(Items from a dataset)
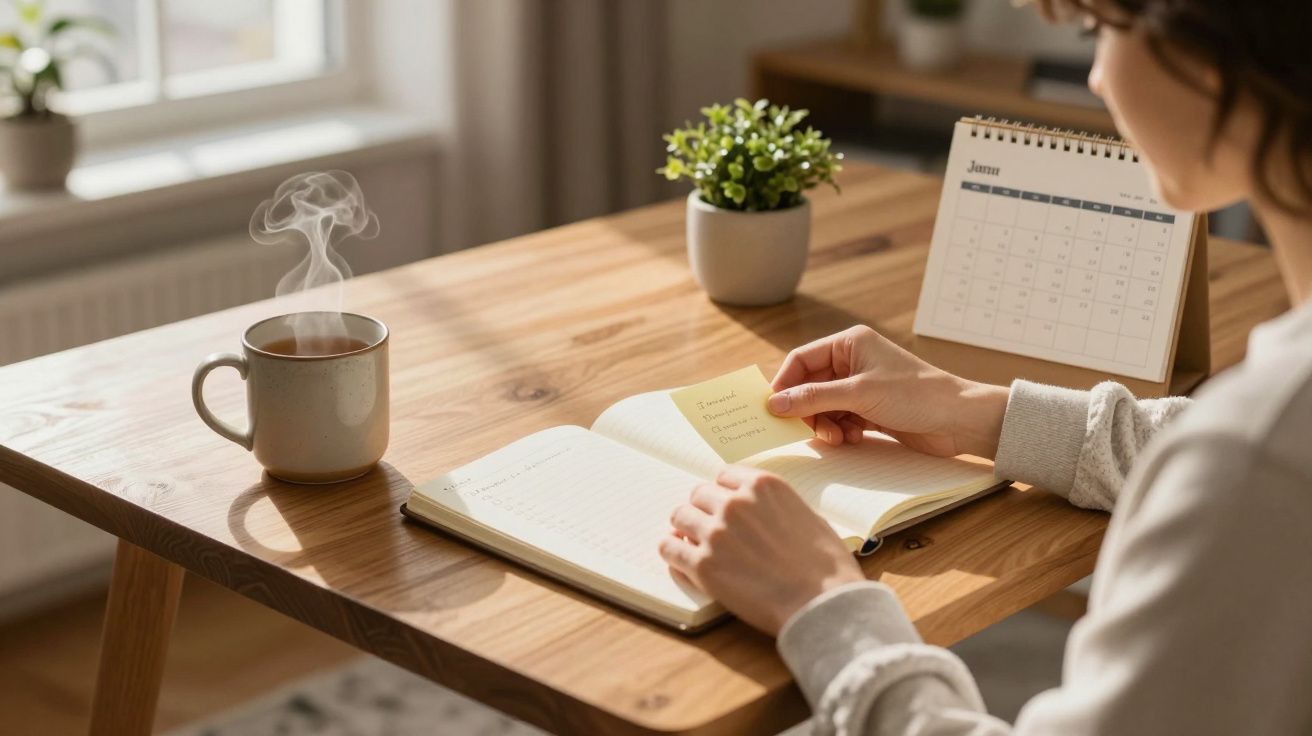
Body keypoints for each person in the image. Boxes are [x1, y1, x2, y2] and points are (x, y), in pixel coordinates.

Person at [657, 1, 1312, 733]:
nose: (1095, 77)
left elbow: (1248, 467)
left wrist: (820, 604)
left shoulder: (1253, 457)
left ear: (1209, 46)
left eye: (1100, 30)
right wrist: (972, 408)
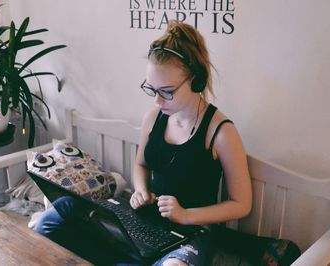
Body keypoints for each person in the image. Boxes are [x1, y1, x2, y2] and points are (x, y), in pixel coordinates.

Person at [34, 20, 252, 266]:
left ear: (197, 80)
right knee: (50, 221)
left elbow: (242, 204)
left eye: (167, 91)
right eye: (152, 89)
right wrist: (141, 190)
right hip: (147, 220)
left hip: (193, 232)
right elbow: (141, 165)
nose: (158, 101)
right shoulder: (154, 117)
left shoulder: (221, 132)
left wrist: (186, 214)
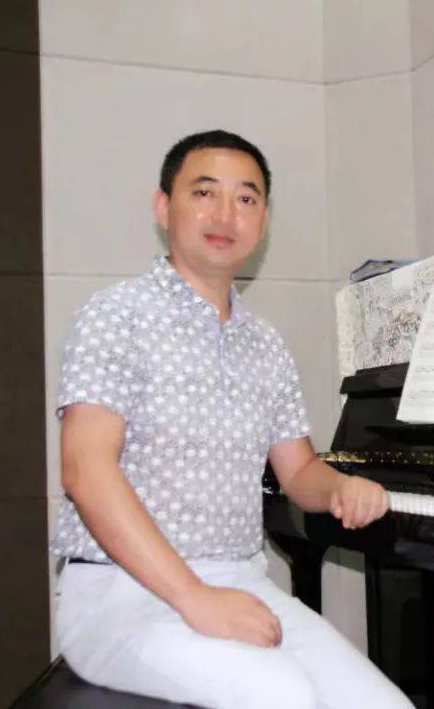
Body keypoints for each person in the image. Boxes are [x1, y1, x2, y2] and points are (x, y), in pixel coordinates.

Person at [50, 130, 415, 709]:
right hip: (119, 593)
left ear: (263, 219)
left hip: (242, 584)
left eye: (246, 198)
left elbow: (299, 472)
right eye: (204, 192)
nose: (226, 214)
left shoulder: (265, 343)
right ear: (163, 206)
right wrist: (193, 597)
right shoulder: (115, 316)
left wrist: (340, 487)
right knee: (281, 695)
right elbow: (85, 471)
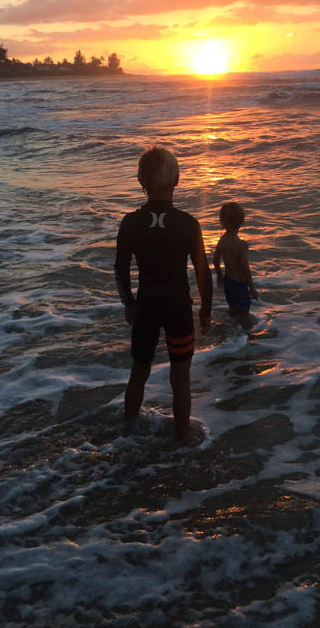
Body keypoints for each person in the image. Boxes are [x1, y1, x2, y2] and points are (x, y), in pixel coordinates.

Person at [114, 146, 212, 441]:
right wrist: (206, 310)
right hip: (178, 307)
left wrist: (128, 303)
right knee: (180, 381)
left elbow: (120, 269)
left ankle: (128, 435)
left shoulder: (131, 222)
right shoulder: (188, 224)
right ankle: (182, 443)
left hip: (146, 306)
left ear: (141, 181)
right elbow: (203, 272)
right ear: (176, 180)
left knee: (138, 373)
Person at [213, 202, 258, 329]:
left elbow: (215, 259)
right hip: (239, 284)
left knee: (232, 308)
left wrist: (220, 275)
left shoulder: (222, 240)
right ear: (241, 222)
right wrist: (252, 288)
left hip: (228, 281)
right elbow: (244, 267)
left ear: (222, 222)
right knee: (244, 314)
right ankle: (246, 336)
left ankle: (224, 326)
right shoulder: (241, 244)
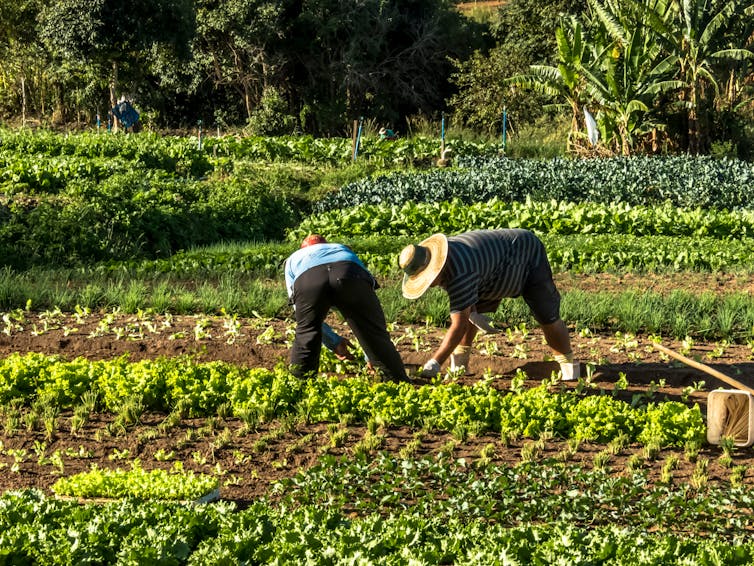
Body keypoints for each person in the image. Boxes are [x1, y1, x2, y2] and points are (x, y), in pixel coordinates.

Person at [398, 229, 579, 380]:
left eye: (428, 278)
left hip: (526, 254)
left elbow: (458, 326)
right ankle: (459, 367)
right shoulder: (447, 258)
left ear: (436, 266)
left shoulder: (460, 271)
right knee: (467, 310)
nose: (428, 284)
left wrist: (435, 363)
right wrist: (473, 310)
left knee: (547, 315)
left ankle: (569, 369)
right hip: (491, 269)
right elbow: (465, 303)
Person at [285, 234, 408, 381]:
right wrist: (371, 355)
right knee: (373, 331)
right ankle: (397, 385)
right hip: (348, 272)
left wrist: (334, 342)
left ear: (303, 249)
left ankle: (297, 390)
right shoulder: (340, 249)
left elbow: (300, 313)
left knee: (306, 332)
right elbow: (366, 315)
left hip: (309, 280)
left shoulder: (294, 258)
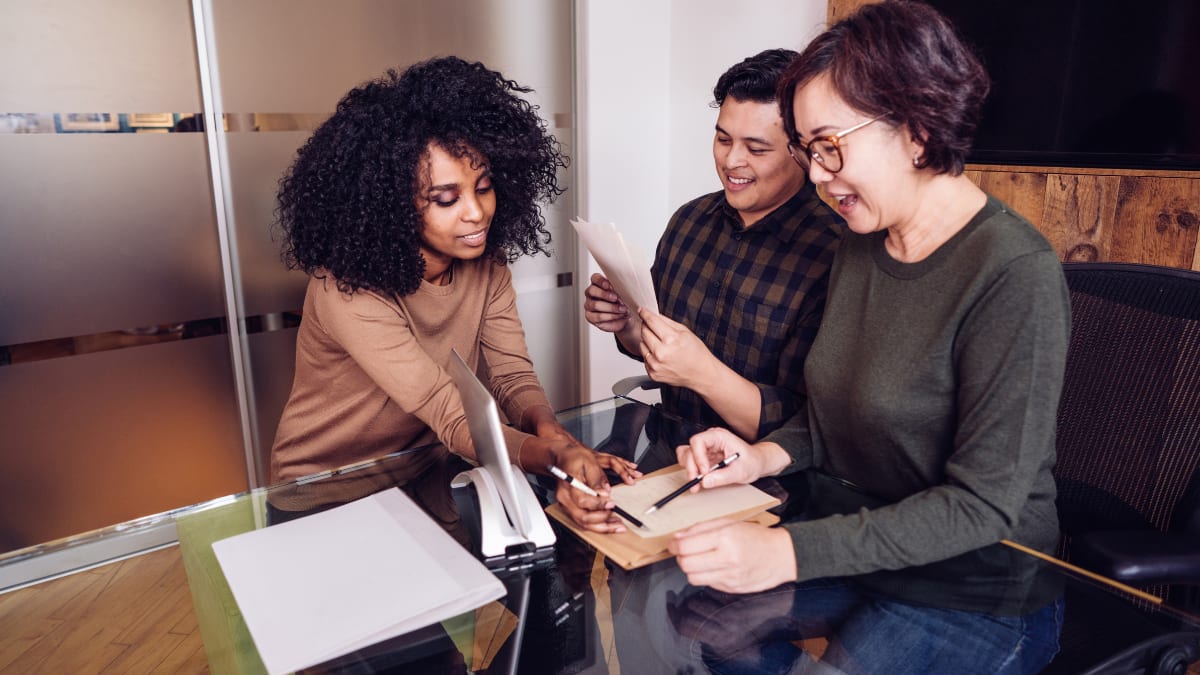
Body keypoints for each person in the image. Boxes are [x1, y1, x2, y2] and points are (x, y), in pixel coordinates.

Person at [668, 2, 1071, 673]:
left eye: (829, 146)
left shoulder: (1014, 273)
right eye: (807, 150)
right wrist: (760, 456)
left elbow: (981, 505)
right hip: (864, 550)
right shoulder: (861, 247)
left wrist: (787, 553)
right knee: (702, 619)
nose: (818, 175)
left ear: (916, 129)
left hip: (973, 586)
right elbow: (835, 416)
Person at [269, 57, 638, 530]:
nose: (476, 213)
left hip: (425, 473)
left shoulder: (486, 264)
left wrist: (558, 438)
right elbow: (448, 411)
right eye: (446, 199)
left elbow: (510, 374)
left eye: (483, 188)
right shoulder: (346, 290)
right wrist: (554, 459)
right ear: (391, 205)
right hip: (326, 492)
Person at [583, 49, 844, 444]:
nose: (732, 160)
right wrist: (628, 325)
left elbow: (809, 425)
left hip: (769, 480)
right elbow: (652, 350)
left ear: (803, 151)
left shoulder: (834, 255)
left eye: (756, 149)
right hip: (669, 449)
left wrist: (703, 373)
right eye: (723, 139)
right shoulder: (690, 222)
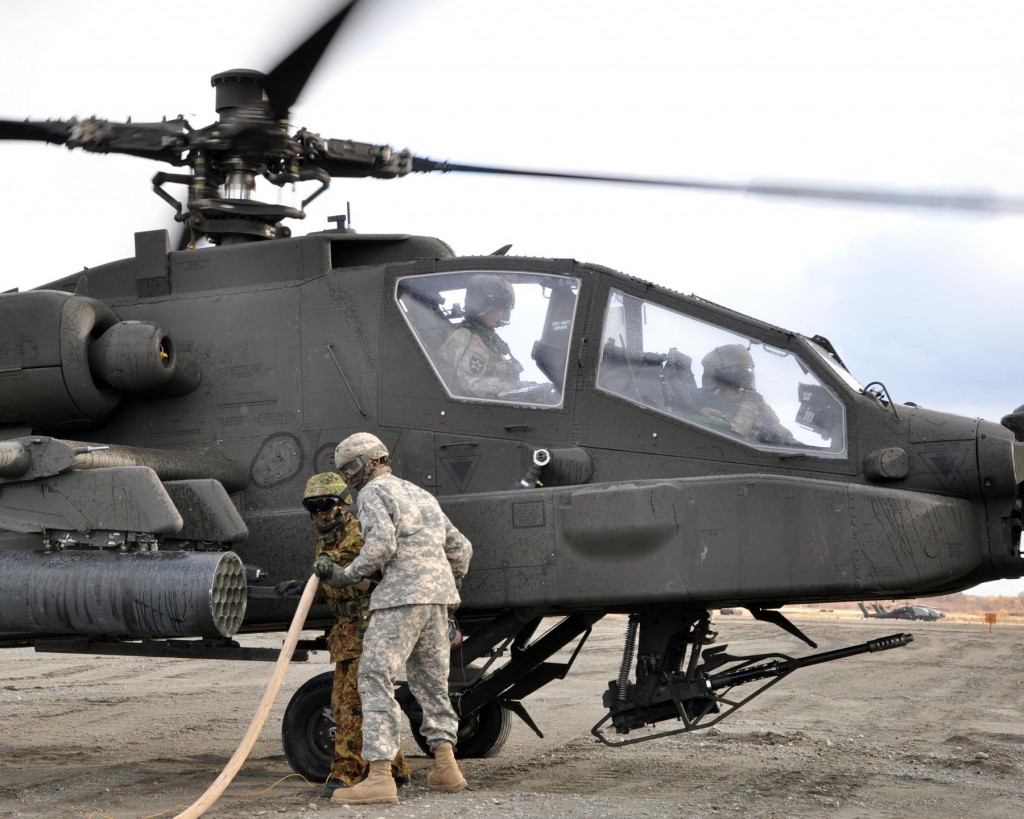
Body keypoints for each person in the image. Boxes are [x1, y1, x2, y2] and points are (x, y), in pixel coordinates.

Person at [318, 432, 473, 806]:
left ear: (374, 461)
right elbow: (461, 549)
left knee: (373, 676)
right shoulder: (421, 494)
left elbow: (382, 548)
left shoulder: (373, 494)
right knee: (432, 684)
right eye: (343, 472)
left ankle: (380, 777)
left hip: (401, 599)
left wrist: (344, 575)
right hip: (437, 600)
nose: (350, 478)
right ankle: (446, 767)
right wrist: (444, 587)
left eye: (353, 468)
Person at [276, 472, 410, 798]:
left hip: (368, 630)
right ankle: (396, 770)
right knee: (360, 703)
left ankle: (345, 775)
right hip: (348, 633)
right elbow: (335, 582)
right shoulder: (325, 538)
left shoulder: (354, 531)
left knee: (349, 706)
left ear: (343, 504)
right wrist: (308, 588)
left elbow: (351, 560)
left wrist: (326, 566)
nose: (321, 512)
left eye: (327, 504)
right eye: (313, 506)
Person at [438, 274, 524, 397]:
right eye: (494, 308)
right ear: (479, 306)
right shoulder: (465, 338)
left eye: (503, 309)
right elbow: (473, 386)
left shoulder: (488, 336)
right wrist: (513, 388)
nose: (500, 314)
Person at [696, 344, 798, 445]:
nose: (738, 384)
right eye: (727, 378)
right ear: (716, 382)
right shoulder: (708, 411)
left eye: (743, 376)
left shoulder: (757, 405)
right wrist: (750, 405)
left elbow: (785, 435)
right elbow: (733, 439)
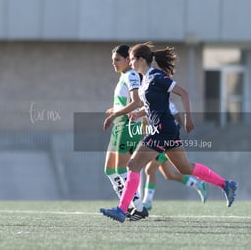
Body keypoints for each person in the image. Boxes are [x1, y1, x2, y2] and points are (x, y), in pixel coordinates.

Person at [100, 42, 237, 223]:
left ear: (141, 59)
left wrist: (188, 117)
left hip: (161, 130)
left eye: (132, 59)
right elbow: (153, 107)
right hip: (166, 130)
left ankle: (122, 210)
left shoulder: (156, 76)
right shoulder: (145, 80)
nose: (130, 63)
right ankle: (226, 185)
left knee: (133, 165)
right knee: (185, 168)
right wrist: (138, 113)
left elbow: (184, 93)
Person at [101, 45, 148, 221]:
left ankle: (139, 207)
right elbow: (127, 102)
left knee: (122, 168)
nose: (114, 63)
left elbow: (137, 102)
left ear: (128, 60)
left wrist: (115, 114)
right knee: (109, 169)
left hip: (128, 126)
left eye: (117, 60)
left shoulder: (131, 76)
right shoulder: (124, 76)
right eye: (113, 60)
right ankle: (127, 205)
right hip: (119, 125)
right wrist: (115, 110)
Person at [142, 102, 207, 210]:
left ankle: (147, 201)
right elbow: (144, 126)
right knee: (170, 175)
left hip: (165, 143)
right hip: (154, 142)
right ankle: (198, 185)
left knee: (149, 170)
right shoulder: (145, 103)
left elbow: (179, 122)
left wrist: (166, 134)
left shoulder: (167, 104)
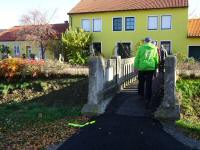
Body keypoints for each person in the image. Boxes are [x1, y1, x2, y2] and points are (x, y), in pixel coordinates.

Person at [134, 37, 159, 108]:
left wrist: (135, 67)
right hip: (151, 68)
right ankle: (148, 98)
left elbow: (137, 58)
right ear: (150, 42)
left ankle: (141, 95)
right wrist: (156, 68)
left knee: (141, 82)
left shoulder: (140, 48)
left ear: (145, 41)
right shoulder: (154, 48)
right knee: (149, 83)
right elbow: (156, 59)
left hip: (142, 68)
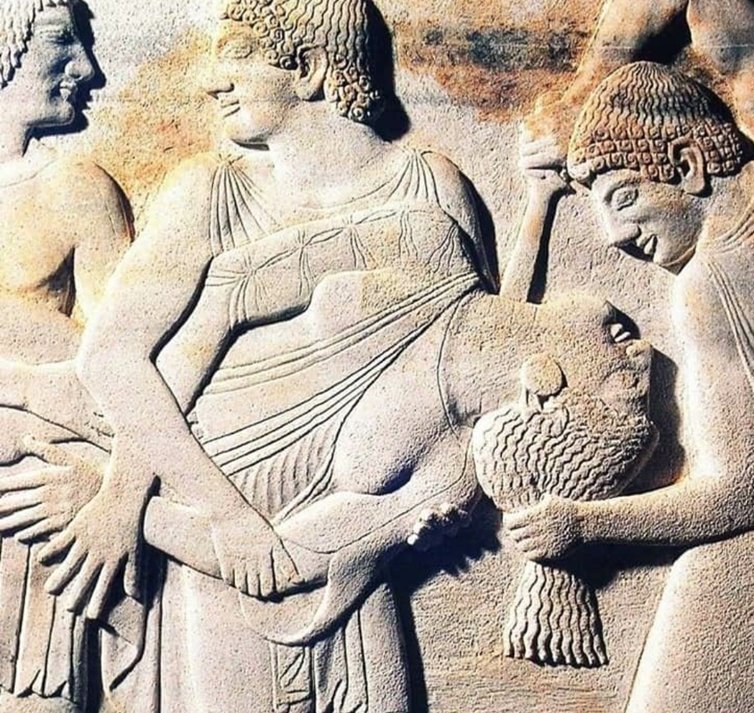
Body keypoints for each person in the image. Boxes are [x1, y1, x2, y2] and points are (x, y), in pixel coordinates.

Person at [28, 0, 497, 710]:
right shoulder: (211, 191)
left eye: (239, 53)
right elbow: (113, 358)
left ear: (308, 68)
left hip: (357, 545)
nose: (213, 80)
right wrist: (223, 516)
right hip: (217, 546)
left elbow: (478, 364)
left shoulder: (429, 185)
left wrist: (424, 498)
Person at [511, 55, 754, 713]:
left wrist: (581, 522)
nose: (614, 236)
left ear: (690, 165)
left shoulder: (709, 290)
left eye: (624, 198)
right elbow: (735, 35)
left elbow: (737, 497)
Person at [0, 1, 132, 711]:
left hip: (30, 514)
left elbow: (131, 373)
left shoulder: (78, 189)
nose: (89, 69)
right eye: (63, 40)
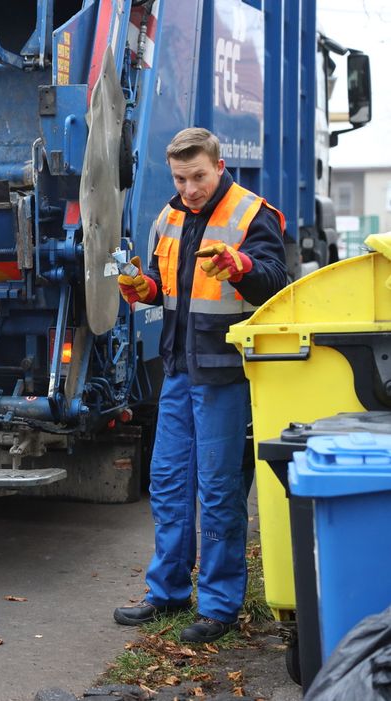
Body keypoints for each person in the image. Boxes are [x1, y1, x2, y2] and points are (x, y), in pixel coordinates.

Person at [113, 128, 287, 643]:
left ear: (219, 165)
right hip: (178, 373)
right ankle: (167, 592)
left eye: (198, 177)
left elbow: (277, 281)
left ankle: (218, 605)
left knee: (218, 492)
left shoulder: (253, 214)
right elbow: (165, 294)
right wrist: (139, 288)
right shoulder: (168, 217)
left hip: (225, 376)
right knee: (167, 486)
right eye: (180, 178)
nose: (189, 188)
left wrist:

THE PROBLEM:
Above are entries with pictures among them. Write out exactly the lines from the one containing "right hip: (864, 550)" through the one containing "nose: (350, 478)", ends included, and leave those pictures out.

SOLUTION FOR THIS EXERCISE:
right hip: (864, 550)
right shoulder: (861, 247)
left wrist: (787, 553)
right knee: (702, 619)
nose: (818, 175)
left ear: (916, 129)
left hip: (973, 586)
right elbow: (835, 416)
Person at [269, 57, 638, 530]:
nose: (476, 213)
left hip: (425, 473)
left shoulder: (486, 264)
left wrist: (558, 438)
right elbow: (448, 411)
right eye: (446, 199)
left elbow: (510, 374)
left eye: (483, 188)
right shoulder: (346, 290)
right wrist: (554, 459)
right ear: (391, 205)
right hip: (326, 492)
Person at [583, 49, 844, 444]:
nose: (732, 160)
right wrist: (628, 325)
left elbow: (809, 425)
left hip: (769, 480)
right elbow: (652, 350)
left ear: (803, 151)
left shoulder: (834, 255)
left eye: (756, 149)
right hip: (669, 449)
left wrist: (703, 373)
right eye: (723, 139)
right shoulder: (690, 222)
Body keypoints for each person in the image. Boxes are [x1, y1, x2, y2] and points are (x, y), in pixel coordinates.

Person at [318, 432, 473, 806]:
left ear: (374, 461)
right elbow: (461, 549)
left knee: (373, 676)
right shoulder: (421, 494)
left elbow: (382, 548)
left shoulder: (373, 494)
right knee: (432, 684)
right eye: (343, 472)
left ankle: (380, 777)
left hip: (401, 599)
left wrist: (344, 575)
right hip: (437, 600)
nose: (350, 478)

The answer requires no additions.